• Share:
  • Send to StumbleUpon
  • Send to Facebook
  • Send to del.icio.us
  • Send to digg

Chicken Tarragon

In honor (or rather acknowledgement) of Fashion Week, here’s a recipe from 1955’s Fashion Cooks, by the Fashion Group of Chicago. It was contributed by Patricia Dougherty Boysen, the past regional director of the Fashion Group of Chicago, and it’s the sort of recipe that never goes out of fashion. I’d omit the teaspoon of “kitchen sauce” (Kitchen Bouquet) from the recipe, on the grounds that these days, few people have such an item in their kitchen. If you brown the chicken sufficiently before baking, it should have a lovely color without the kitchen sauce.

Ingredients

(Serves 6 to 8)

2 young, small fryer chickens, each cut into 6 or 8 pieces
Salt and freshly ground black pepper to taste
½ cup unsalted butter
1 cup dry white wine
2 to 3 tablespoons fresh tarragon leaves, chopped
1 teaspoon kitchen sauce, optional

Procedure

1. Preheat the oven to 350°. Season chicken with salt and pepper. Over low heat, melt butter in a heavy skillet, and brown chicken slowly until golden brown, adding more butter if necessary (to avoid crowding the skillet, you may want to do this in two batches).

__Things to do__:
• A. List every ingredient in the chicken tarragon recipe, with its quantity where one is given.
• B. Rewrite the chicken tarragon recipe from "In honor (or" up to and including "the kitchen sauce.", swapping "chicken" for "hen".
• C. In the chicken tarragon recipe, who contributed the recipe?

__Data__:
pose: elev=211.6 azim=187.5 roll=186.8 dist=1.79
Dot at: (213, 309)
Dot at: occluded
---
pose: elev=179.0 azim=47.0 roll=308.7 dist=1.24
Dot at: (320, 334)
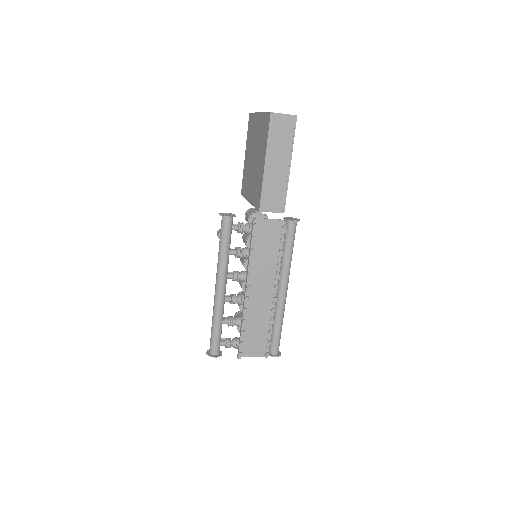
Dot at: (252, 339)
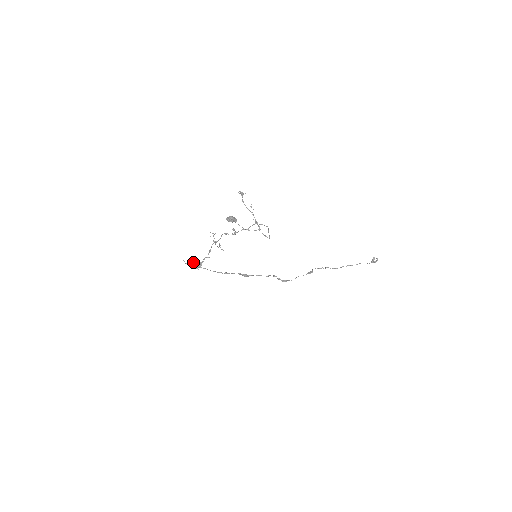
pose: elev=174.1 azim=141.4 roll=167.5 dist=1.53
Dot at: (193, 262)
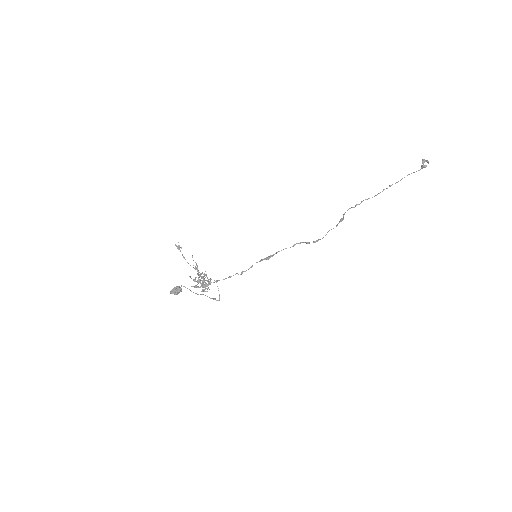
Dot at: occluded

__In response__:
• A.
- 2 young, small fryer chickens, each cut into 6 or 8 pieces
- Salt and freshly ground black pepper to taste
- ½ cup unsalted butter
- 1 cup dry white wine
- 2 to 3 tablespoons fresh tarragon leaves, chopped
- 1 teaspoon kitchen sauce, optional

• B.
In honor (or rather acknowledgement) of Fashion Week, here’s a recipe from 1955’s Fashion Cooks, by the Fashion Group of Chicago. It was contributed by Patricia Dougherty Boysen, the past regional director of the Fashion Group of Chicago, and it’s the sort of recipe that never goes out of fashion. I’d omit the teaspoon of “kitchen sauce” (Kitchen Bouquet) from the recipe, on the grounds that these days, few people have such an item in their kitchen. If you brown the hen sufficiently before baking, it should have a lovely color without the kitchen sauce.

• C. Patricia Dougherty Boysen, the past regional director of the Fashion Group of Chicago.